Because of the open Agent Skills standard, the same skill runs across a growing set of tools, including Claude Code, OpenAI Codex, Cursor, and VS Code with GitHub Copilot. The payoff is simple: build a skill once, then use it across your tools.
Skill Safety: Vet Before You Install
A skill is instructions plus scripts that run in your own environment. Treat a third-party skill like any other dependency you add to a project.
The risk is real. A security review of agent skills found that "36.82% (1,467 skills) have at least one security flaw," and confirmed 76 malicious payloads across the ecosystem.
Before installing a skill from someone else, run through this quick checklist:
- Read the
SKILL.md.

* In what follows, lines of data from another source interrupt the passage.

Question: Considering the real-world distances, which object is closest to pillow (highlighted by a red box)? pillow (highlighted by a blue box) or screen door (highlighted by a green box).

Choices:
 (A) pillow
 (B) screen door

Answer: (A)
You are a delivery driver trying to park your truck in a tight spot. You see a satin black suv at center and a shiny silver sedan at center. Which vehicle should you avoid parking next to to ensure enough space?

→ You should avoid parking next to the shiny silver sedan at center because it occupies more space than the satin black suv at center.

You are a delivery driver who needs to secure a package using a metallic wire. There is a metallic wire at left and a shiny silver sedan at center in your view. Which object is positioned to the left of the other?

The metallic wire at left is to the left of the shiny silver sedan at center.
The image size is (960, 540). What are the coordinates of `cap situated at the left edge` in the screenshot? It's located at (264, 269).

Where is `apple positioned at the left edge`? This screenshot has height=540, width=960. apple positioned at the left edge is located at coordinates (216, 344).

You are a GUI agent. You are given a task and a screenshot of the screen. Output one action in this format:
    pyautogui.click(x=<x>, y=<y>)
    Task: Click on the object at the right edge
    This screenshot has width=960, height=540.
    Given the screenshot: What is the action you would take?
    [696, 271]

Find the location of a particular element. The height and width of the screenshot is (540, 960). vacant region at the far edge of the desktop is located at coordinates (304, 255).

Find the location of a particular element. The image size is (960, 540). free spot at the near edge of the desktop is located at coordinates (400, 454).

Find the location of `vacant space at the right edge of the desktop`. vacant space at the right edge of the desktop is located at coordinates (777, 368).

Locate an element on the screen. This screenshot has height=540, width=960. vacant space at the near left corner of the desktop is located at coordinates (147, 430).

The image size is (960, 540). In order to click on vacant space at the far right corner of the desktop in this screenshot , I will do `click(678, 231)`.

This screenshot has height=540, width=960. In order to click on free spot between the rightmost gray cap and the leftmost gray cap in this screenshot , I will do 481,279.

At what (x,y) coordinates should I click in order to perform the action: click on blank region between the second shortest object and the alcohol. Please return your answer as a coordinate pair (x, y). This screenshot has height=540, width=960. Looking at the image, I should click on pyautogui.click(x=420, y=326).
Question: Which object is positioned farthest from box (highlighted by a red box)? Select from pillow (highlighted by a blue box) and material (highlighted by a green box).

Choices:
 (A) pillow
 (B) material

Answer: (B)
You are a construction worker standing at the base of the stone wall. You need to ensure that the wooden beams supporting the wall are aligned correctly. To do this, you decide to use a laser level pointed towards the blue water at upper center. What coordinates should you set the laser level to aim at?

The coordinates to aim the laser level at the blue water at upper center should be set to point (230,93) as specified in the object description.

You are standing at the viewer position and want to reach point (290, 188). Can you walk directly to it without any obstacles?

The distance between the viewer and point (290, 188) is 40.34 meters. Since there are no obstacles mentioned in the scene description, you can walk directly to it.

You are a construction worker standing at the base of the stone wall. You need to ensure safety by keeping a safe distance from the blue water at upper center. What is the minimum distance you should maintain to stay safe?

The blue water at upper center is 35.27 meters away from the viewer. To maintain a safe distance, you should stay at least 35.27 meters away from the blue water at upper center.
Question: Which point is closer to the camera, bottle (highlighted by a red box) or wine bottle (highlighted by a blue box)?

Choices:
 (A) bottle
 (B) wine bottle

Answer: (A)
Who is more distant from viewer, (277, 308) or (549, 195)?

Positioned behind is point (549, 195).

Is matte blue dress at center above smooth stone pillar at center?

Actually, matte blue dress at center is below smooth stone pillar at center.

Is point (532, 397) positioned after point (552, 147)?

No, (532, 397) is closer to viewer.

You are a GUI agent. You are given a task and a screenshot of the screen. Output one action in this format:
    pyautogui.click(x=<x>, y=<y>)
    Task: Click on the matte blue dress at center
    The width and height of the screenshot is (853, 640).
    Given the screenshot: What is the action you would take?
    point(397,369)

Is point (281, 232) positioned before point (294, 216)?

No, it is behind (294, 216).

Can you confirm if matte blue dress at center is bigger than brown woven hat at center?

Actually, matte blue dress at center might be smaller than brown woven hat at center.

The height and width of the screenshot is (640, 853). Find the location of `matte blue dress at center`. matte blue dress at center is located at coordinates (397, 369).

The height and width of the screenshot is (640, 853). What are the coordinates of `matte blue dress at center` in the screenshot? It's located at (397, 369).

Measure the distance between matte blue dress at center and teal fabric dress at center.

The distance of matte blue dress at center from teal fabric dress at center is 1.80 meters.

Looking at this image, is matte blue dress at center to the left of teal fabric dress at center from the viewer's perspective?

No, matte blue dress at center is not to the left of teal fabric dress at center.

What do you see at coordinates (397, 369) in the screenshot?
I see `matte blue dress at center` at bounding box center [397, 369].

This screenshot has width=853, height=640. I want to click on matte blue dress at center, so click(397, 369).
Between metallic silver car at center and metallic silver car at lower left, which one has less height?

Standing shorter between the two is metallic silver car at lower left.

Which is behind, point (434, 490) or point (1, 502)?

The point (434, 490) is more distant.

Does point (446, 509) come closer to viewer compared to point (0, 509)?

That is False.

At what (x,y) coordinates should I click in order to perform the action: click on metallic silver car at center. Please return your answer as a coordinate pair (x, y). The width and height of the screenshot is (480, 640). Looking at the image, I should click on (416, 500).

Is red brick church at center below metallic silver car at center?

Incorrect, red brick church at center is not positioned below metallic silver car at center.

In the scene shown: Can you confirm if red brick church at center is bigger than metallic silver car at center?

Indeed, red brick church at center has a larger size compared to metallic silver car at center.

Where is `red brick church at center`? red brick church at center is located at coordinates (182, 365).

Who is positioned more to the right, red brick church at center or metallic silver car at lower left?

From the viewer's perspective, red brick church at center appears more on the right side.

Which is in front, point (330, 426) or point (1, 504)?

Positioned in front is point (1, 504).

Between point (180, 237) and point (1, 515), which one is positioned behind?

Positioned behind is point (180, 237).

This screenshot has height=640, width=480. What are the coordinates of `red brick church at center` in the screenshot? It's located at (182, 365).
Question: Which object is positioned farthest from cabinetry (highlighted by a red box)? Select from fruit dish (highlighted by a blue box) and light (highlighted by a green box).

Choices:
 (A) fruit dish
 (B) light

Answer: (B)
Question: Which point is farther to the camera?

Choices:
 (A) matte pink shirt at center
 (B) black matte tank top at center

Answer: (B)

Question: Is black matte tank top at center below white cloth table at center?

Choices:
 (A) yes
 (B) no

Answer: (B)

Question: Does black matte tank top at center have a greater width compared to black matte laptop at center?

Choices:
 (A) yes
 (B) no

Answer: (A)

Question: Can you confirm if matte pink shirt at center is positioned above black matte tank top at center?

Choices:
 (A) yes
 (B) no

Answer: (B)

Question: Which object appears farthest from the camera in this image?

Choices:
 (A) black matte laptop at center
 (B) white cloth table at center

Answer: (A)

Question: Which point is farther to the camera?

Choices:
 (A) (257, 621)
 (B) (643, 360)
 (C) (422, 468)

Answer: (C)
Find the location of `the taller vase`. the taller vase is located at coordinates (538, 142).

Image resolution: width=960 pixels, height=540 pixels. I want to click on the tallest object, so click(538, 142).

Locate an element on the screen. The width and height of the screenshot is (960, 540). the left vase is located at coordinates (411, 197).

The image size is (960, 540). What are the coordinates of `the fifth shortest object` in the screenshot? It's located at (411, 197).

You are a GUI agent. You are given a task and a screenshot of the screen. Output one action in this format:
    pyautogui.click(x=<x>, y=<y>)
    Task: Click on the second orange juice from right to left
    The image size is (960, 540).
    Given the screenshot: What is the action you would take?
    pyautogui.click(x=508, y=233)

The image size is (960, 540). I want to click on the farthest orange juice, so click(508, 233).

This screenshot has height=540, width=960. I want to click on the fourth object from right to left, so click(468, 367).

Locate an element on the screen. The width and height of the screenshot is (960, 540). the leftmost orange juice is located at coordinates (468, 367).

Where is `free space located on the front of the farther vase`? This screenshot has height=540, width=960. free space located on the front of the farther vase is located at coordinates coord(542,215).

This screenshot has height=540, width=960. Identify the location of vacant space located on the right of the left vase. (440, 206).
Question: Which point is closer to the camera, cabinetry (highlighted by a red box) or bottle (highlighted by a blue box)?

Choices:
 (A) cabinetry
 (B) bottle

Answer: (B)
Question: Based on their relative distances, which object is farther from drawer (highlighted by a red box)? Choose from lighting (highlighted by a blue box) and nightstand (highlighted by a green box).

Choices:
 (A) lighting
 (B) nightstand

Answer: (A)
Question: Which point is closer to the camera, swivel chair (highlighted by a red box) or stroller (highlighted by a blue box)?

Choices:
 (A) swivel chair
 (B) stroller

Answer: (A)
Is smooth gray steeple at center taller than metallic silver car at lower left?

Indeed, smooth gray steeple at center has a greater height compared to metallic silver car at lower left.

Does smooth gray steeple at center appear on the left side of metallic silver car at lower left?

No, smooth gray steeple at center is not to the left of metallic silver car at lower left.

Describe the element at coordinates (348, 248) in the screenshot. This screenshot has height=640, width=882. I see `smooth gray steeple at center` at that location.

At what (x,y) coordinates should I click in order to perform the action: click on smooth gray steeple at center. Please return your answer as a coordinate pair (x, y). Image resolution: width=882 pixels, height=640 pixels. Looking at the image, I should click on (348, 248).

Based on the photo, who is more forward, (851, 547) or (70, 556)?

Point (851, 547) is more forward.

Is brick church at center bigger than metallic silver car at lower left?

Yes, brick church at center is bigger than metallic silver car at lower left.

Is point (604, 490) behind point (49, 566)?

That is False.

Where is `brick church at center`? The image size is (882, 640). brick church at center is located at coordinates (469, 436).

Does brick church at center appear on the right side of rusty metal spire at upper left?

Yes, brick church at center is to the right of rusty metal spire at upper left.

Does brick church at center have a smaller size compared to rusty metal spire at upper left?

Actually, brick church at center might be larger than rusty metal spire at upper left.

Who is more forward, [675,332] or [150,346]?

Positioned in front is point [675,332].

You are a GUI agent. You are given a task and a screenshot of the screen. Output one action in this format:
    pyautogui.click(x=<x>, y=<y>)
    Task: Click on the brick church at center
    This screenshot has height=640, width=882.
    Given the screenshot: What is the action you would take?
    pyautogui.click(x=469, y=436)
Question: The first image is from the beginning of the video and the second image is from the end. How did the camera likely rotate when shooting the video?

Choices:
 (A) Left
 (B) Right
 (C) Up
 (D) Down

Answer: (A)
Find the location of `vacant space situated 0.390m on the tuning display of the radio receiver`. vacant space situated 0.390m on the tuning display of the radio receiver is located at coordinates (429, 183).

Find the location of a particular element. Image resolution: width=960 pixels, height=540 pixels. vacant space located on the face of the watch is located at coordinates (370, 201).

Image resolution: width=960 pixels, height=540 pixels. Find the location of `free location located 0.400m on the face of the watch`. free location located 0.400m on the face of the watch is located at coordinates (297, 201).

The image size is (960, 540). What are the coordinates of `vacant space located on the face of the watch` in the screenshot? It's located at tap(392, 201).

Confirm the instructions match what the skill claims to do. - Inspect bundled scripts. Any script in the folder can run on your machine, so review it.
- Check the source. Prefer skills from the official marketplace, Anthropic, or a maintainer you trust.
- Review
allowed-tools. A skill that only summarizes text should not request broad file or shell access.
Frequently Asked Questions
Are Claude Code skills free to use?
Skills themselves are just files, so they add no cost beyond your existing Claude plan and usage. Any external tool a skill calls, such as a web-data API, may carry its own pricing.
What's the difference between a skill and a slash command?
Slash commands were fixed prompt templates, while skills add frontmatter, supporting files, and subagent execution. The two have since merged under the / interface, so you invoke both the same way.
Do Claude Code skills work in other AI tools?
Yes — the skills format is an open standard adopted by several agents beyond Claude Code. That means a skill you build can run in tools like OpenAI Codex, Cursor, and VS Code with GitHub Copilot.
How many skills can I install?
You can install many, because progressive disclosure keeps only each skill's name and description in context until it is triggered. As a result, dozens of skills add roughly 100 tokens each and stay out of your way until needed.
Where do I find good skills to install?
Start with the official plugin marketplace and Anthropic's skills repository, then supplement with community lists. Always vet a skill's SKILL.md and scripts before installing it.